== Segment start ==
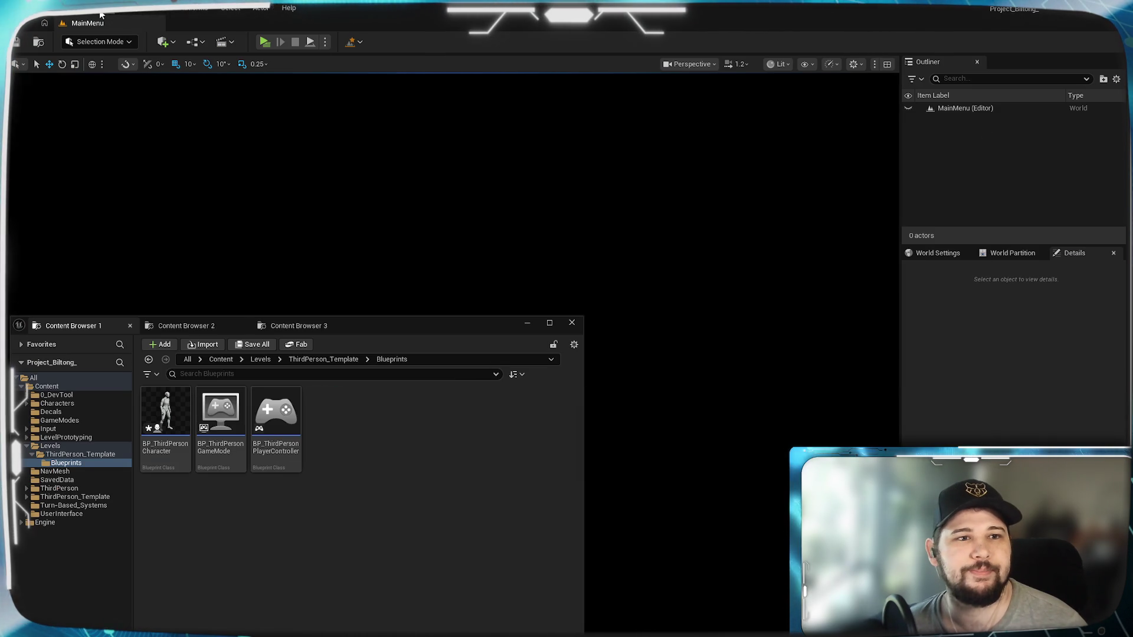
Begin a new C++ class from Tools > New C++ Class with None as its parent
click(99, 8)
click(158, 47)
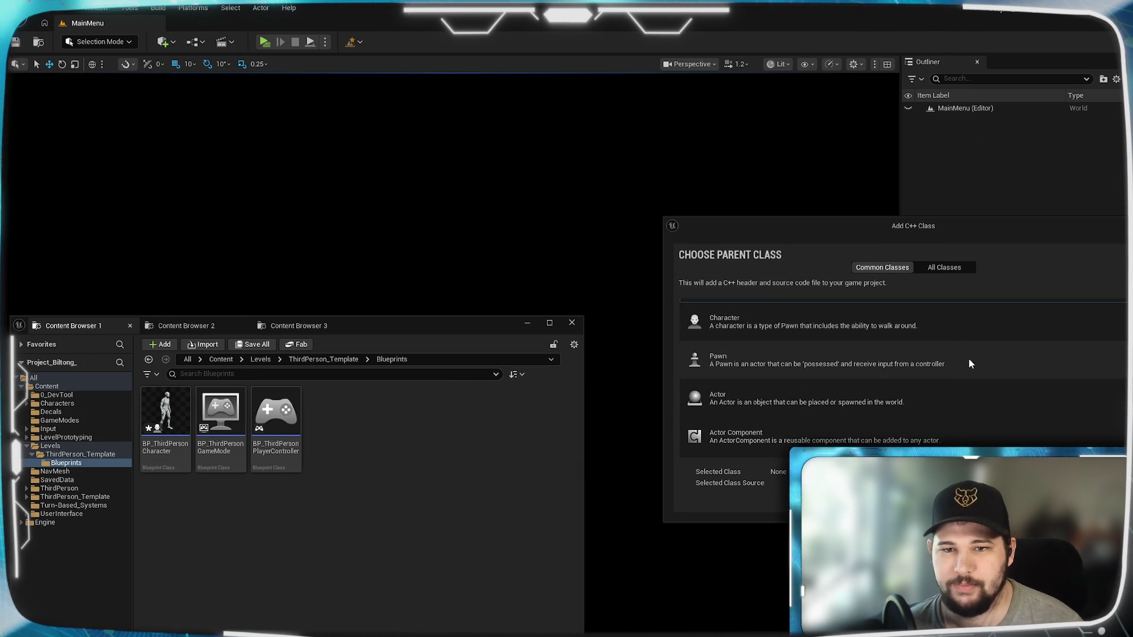
scroll(927, 359, down, 3)
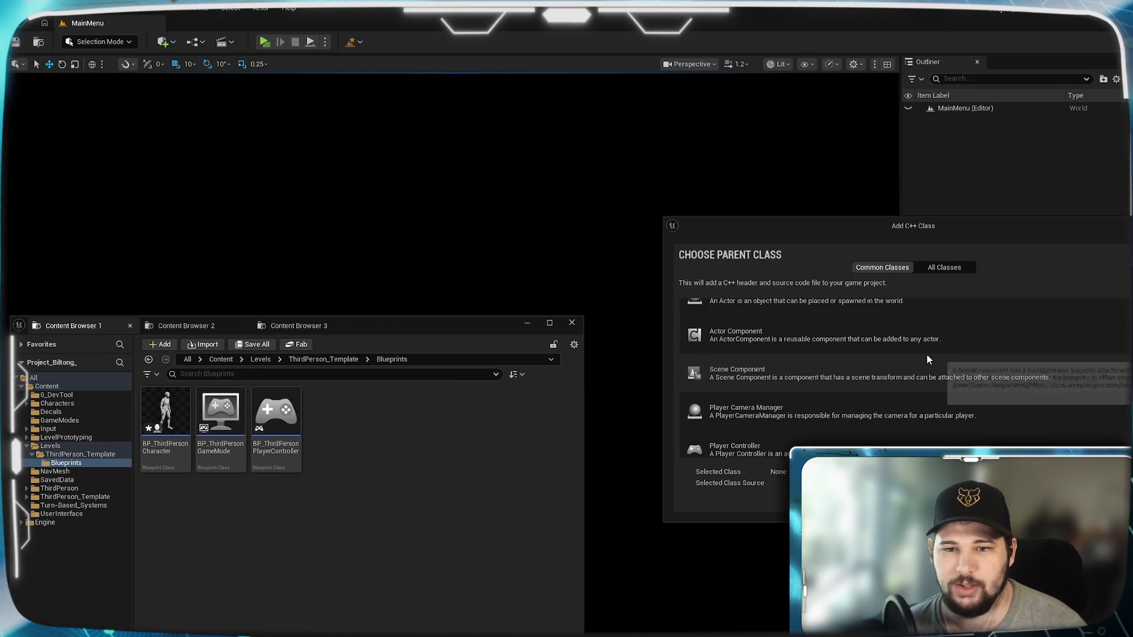
scroll(927, 359, up, 3)
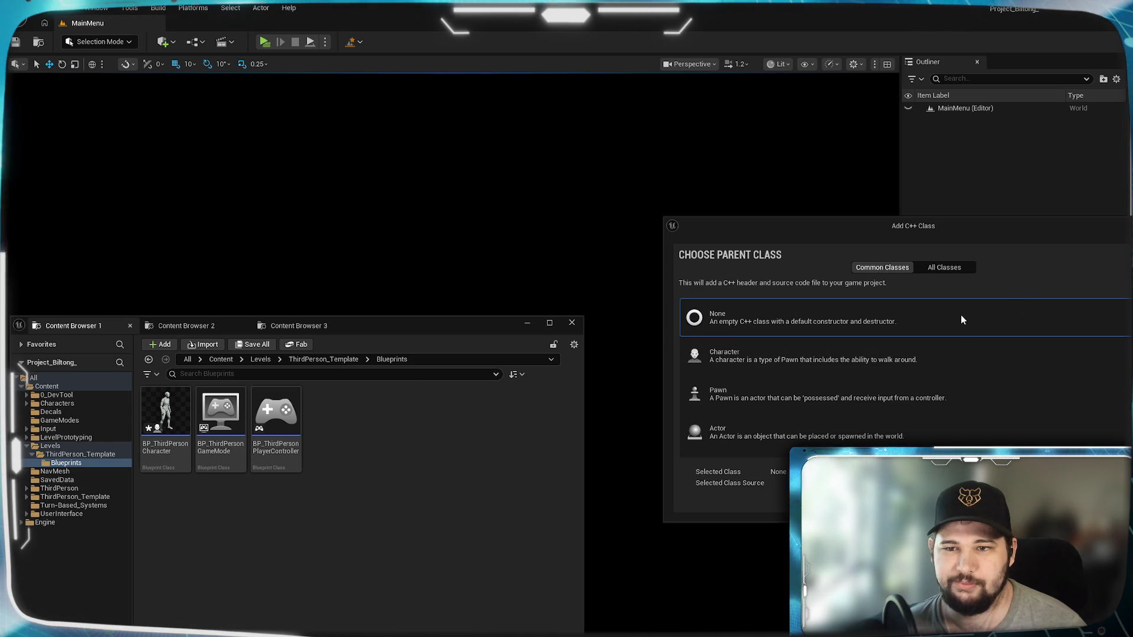
scroll(961, 316, down, 8)
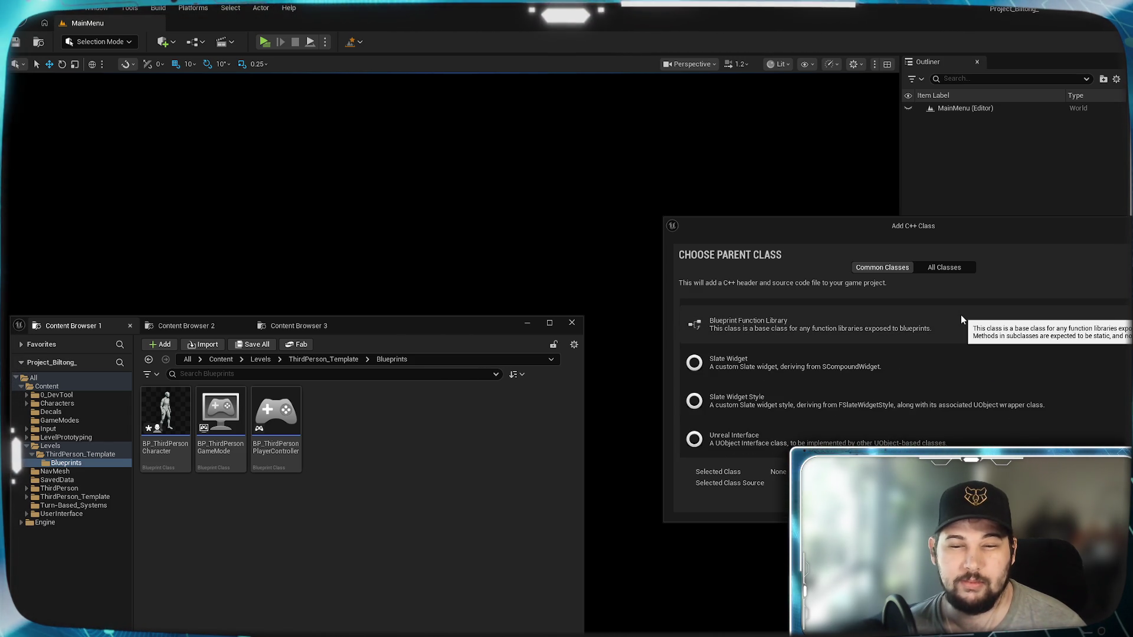
scroll(962, 317, up, 8)
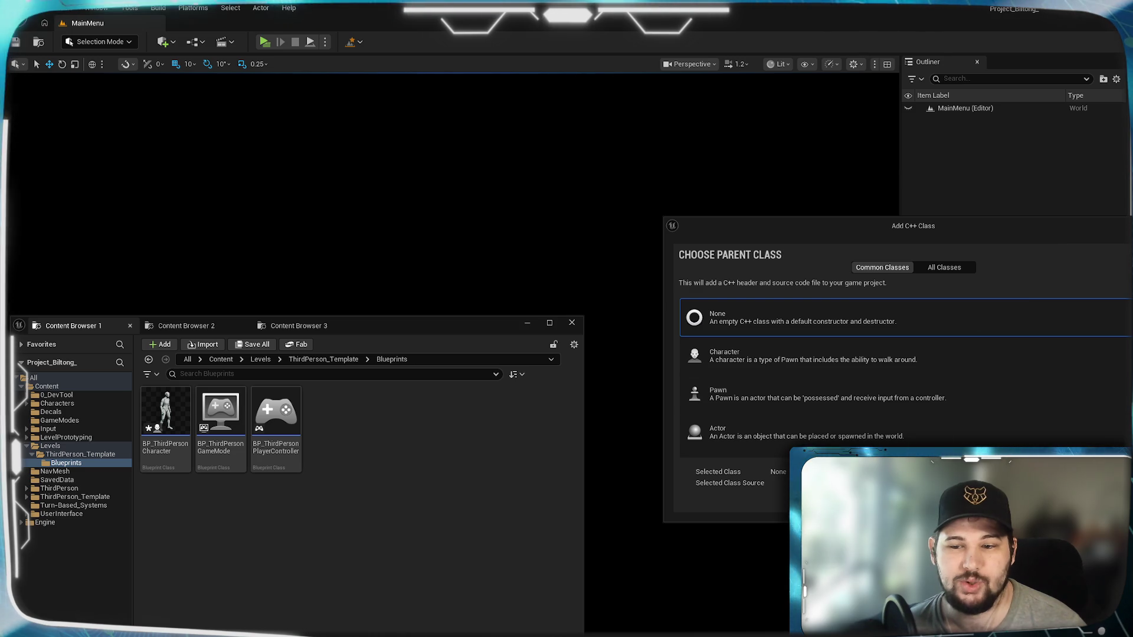
click(1015, 504)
== Segment end ==
Task prompt
How many of the lines above include the string "click"? Answer with the number only.

Answer box
3